Take the unit circle (all vectors of length 1). Apply any matrix A to it. You always get an ellipse. The SVD tells you: - How much the ellipse is stretched in each direction (the singular values σ₁, σ₂, ...) - Which directions in the output space correspond to those stretches (the left singular vectors — columns of U) - Which directions in the input space get mapped to those stretches (the right singular vectors — columns of V)
Unit circle → [Vᵀ] → [Σ] → [U] → Ellipse
Step 1 (Vᵀ): rotate input to align natural directions with axes
Step 2 (Σ): scale each axis independently (σ₁ stretches most, σ₂ next, ...)
Step 3 (U): rotate output to the right orientation
Any transformation = rotate → scale → rotate. Always.
The math
The decomposition:
A = U · Σ · Vᵀ
- U (m×m): orthogonal — left singular vectors (directions in output space)
- Σ (m×n): diagonal — singular values σ₁ ≥ σ₂ ≥ ... ≥ 0 (the stretch factors)
- Vᵀ (n×n): orthogonal — right singular vectors (directions in input space)
Works for any matrix (rectangular, rank-deficient, anything).
Connection to eigendecomposition:
AᵀA = VΣ²Vᵀ → V = eigenvectors of AᵀA, σᵢ = √(eigenvalue of AᵀA)
AAᵀ = UΣ²Uᵀ → U = eigenvectors of AAᵀ
AᵀA is always symmetric and non-negative → eigenvalues always real and ≥ 0 → singular values always real and ≥ 0. This is why SVD always works.
Rank-1 expansion (the most useful form):
A = σ₁·u₁v₁ᵀ + σ₂·u₂v₂ᵀ + ... + σᵣ·uᵣvᵣᵀ
Each term is a rank-1 matrix (an outer product). The terms are sorted from most important (σ₁ is largest) to least important (σᵣ is smallest).
Truncated SVD — the best low-rank approximation: Drop all but the top k terms:
Aₖ = σ₁·u₁v₁ᵀ + ... + σₖ·uₖvₖᵀ
The Eckart-Young theorem guarantees this is the best possible rank-k approximation of A — no other rank-k matrix is closer.
Key facts:
rank(A) = number of non-zero singular values
condition number = σ_max / σ_min (large = near-singular = numerically dangerous)
A worked example — image compression
An image is a matrix of pixel values, say 512×512. SVD gives 512 singular values. Plot them — the first few are enormous (they capture coarse structure: shapes, edges, gradients) and they decay rapidly (fine texture, noise are in the small ones).
Keep only the top 50:
Original: 512×512 = 262,144 numbers
Compressed: 50×(512+1+512) = 51,250 numbers → 80% smaller
Visual quality: often nearly indistinguishable
Why this matters for ML
Recommendation systems (Netflix Prize): you have a huge user×movie rating matrix — mostly empty (most users haven't rated most movies). SVD fills in the gaps by finding the low-rank structure: a few "taste dimensions" that explain most viewing patterns. The 2009 Netflix Prize was won with matrix factorisation — essentially truncated SVD.
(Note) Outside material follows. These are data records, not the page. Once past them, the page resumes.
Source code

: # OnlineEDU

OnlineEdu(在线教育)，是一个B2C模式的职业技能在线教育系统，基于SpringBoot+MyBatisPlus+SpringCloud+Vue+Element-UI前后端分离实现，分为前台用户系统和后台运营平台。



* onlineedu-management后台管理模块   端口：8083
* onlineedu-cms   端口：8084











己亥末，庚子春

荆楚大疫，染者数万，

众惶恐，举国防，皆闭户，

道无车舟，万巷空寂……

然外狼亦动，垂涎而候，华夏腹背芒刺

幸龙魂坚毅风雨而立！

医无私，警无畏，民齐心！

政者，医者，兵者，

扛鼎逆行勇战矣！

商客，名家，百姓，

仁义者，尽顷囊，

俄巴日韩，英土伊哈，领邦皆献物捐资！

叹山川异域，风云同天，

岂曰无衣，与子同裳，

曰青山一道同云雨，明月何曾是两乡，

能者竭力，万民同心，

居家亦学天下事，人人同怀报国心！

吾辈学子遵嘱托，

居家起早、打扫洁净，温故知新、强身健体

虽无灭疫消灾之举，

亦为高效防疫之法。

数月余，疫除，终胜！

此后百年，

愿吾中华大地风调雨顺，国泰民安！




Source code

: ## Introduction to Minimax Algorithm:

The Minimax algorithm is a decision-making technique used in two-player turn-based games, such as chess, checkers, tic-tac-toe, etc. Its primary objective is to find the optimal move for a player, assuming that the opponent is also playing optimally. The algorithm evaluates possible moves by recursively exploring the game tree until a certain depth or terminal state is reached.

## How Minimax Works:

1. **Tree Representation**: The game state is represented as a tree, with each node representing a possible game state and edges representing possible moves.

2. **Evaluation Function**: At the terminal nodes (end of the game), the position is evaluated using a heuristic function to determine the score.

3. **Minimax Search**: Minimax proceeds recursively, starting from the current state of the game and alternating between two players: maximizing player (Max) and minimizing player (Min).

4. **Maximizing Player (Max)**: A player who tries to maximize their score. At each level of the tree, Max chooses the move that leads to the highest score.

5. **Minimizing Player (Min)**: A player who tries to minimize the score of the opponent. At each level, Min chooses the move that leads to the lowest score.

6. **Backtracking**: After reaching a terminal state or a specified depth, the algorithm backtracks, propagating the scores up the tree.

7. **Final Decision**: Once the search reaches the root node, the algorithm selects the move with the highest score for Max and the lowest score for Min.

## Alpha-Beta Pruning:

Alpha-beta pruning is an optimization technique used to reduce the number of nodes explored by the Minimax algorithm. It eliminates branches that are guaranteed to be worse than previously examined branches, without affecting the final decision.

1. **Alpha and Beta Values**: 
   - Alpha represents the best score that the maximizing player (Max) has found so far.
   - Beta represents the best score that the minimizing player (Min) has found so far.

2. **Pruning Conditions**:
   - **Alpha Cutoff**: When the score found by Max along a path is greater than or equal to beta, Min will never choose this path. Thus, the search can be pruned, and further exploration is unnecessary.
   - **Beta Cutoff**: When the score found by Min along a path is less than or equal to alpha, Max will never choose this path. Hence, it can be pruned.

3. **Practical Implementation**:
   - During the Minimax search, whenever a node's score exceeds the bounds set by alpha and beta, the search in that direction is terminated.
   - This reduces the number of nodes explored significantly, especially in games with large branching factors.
Numerical stability: when you invert a matrix to solve linear regression, small singular values cause instability (dividing by near-zero). The condition number σ_max/σ_min tells you how bad the problem is. High condition number → need regularisation.
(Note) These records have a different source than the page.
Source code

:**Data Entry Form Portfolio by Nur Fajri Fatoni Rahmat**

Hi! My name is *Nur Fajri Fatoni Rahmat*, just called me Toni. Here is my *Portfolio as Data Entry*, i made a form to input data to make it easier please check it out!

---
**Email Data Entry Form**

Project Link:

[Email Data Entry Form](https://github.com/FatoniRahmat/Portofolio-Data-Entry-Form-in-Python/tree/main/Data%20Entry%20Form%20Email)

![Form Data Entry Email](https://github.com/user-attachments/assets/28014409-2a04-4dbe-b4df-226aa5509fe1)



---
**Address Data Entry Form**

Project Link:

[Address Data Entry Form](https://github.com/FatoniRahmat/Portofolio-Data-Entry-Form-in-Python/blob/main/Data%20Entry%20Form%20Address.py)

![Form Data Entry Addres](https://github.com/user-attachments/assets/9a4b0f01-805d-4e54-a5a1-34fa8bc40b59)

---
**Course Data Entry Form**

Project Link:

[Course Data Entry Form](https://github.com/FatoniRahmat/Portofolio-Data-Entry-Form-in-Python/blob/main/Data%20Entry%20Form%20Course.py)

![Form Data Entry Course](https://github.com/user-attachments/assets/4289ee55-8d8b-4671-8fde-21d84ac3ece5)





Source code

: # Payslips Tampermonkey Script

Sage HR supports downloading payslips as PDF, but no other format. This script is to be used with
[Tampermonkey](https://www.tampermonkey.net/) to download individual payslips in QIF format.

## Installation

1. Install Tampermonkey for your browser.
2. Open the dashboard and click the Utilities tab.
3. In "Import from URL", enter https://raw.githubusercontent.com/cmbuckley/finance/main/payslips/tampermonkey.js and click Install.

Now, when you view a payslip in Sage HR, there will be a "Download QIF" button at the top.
Pseudoinverse via SVD: A⁺ = VΣ⁺Uᵀ where Σ⁺ inverts the non-zero singular values and keeps zeros as zero. This is how numpy computes lstsq — it never explicitly inverts anything, it uses SVD.
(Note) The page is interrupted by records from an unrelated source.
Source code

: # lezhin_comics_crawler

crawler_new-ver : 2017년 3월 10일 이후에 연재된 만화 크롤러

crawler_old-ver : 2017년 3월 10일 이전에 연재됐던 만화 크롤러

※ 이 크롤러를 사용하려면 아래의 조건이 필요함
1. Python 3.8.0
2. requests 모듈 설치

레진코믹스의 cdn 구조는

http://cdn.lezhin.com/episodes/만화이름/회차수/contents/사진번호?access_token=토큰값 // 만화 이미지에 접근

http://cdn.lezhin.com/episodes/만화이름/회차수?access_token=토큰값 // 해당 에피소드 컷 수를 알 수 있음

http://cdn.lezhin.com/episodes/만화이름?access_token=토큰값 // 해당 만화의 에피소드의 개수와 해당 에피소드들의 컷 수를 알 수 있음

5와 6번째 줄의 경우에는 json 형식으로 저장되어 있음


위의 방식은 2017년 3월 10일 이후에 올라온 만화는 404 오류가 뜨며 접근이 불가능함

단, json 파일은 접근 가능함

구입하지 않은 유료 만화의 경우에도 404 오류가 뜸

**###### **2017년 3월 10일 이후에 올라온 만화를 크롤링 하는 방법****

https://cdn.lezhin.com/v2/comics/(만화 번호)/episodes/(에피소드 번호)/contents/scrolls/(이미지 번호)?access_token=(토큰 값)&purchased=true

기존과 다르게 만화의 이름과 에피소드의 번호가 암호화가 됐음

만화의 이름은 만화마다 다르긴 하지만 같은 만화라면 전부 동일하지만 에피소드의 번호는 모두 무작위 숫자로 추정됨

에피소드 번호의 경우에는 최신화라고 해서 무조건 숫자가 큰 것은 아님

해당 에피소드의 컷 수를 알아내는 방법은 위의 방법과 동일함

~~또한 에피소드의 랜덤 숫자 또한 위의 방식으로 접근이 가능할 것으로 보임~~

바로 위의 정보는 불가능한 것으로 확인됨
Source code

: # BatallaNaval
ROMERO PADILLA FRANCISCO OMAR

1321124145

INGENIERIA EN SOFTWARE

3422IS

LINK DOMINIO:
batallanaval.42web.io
PCA (Topic 1.13): SVD of the centred data matrix directly gives you the principal components. No need to compute the covariance matrix — just SVD of X̃.
The one thing to remember
Any matrix = rotate → scale → rotate. The singular values are the scale factors. Keep only the top k singular values and you have the best rank-k approximation of the matrix — this is truncated SVD, the foundation of PCA and recommendation systems.